Required action:
Substitute "concerns" for "complaints" throughout the stretch from the start of the records through the line that contains "and cannot in any way be held liable", and write those lines out again with nothing else changed.

___ Given records

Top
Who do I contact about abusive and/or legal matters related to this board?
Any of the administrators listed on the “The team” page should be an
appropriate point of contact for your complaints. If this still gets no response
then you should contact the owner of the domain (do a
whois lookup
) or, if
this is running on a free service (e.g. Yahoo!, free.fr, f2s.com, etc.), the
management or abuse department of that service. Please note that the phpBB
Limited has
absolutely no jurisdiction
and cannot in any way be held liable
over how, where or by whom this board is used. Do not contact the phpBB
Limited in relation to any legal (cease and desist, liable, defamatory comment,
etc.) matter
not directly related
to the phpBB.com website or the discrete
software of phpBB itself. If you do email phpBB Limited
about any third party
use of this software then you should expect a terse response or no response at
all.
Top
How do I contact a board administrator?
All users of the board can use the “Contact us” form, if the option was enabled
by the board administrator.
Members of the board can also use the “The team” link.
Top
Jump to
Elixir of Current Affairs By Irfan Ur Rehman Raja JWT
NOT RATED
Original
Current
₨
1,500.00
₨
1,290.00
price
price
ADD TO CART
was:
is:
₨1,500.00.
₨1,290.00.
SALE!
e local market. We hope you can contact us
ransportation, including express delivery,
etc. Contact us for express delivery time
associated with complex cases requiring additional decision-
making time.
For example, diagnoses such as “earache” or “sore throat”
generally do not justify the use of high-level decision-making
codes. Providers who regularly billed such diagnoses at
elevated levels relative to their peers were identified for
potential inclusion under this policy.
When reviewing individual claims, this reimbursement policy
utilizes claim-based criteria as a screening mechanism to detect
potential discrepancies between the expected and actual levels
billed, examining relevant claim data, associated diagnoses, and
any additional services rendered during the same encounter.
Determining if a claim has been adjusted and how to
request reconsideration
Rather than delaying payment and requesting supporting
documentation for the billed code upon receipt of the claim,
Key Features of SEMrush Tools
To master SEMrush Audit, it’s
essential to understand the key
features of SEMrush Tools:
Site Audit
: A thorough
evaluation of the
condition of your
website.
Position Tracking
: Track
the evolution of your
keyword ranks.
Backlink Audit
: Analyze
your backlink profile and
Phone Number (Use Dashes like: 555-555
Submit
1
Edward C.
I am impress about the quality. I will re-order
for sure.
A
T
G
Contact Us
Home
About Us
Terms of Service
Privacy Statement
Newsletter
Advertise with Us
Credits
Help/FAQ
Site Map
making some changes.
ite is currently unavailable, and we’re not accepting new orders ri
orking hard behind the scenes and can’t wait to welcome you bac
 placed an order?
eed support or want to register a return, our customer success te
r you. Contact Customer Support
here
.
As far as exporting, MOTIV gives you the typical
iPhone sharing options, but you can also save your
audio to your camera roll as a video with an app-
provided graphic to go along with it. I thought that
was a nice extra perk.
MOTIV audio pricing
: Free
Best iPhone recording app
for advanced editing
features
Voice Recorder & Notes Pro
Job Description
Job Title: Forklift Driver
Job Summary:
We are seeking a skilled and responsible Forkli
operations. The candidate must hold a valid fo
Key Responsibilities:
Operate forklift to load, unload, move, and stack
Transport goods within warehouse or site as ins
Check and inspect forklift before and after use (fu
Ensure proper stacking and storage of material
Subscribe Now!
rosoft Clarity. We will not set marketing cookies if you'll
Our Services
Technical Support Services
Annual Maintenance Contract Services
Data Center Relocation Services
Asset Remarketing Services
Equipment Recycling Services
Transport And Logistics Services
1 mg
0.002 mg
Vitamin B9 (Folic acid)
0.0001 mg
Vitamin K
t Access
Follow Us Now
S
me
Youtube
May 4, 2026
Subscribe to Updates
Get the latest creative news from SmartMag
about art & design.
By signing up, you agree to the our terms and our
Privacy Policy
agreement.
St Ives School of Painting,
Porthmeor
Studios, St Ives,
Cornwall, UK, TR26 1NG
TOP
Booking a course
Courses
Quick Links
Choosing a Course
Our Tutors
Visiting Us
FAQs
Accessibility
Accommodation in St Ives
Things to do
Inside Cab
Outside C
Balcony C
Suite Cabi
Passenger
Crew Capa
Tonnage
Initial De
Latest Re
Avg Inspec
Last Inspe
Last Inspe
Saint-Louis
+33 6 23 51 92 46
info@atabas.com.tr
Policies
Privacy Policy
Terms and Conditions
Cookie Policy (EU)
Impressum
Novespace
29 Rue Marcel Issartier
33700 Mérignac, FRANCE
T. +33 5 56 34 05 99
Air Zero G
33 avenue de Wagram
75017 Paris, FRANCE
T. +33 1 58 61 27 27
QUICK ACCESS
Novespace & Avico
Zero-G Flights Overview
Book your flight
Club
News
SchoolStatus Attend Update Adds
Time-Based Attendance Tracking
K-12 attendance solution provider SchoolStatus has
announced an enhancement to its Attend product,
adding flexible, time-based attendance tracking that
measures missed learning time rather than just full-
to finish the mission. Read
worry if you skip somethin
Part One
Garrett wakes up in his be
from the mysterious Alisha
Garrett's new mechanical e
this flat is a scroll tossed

______

Reply:
Top
Who do I contact about abusive and/or legal matters related to this board?
Any of the administrators listed on the “The team” page should be an
appropriate point of contact for your concerns. If this still gets no response
then you should contact the owner of the domain (do a
whois lookup
) or, if
this is running on a free service (e.g. Yahoo!, free.fr, f2s.com, etc.), the
management or abuse department of that service. Please note that the phpBB
Limited has
absolutely no jurisdiction
and cannot in any way be held liable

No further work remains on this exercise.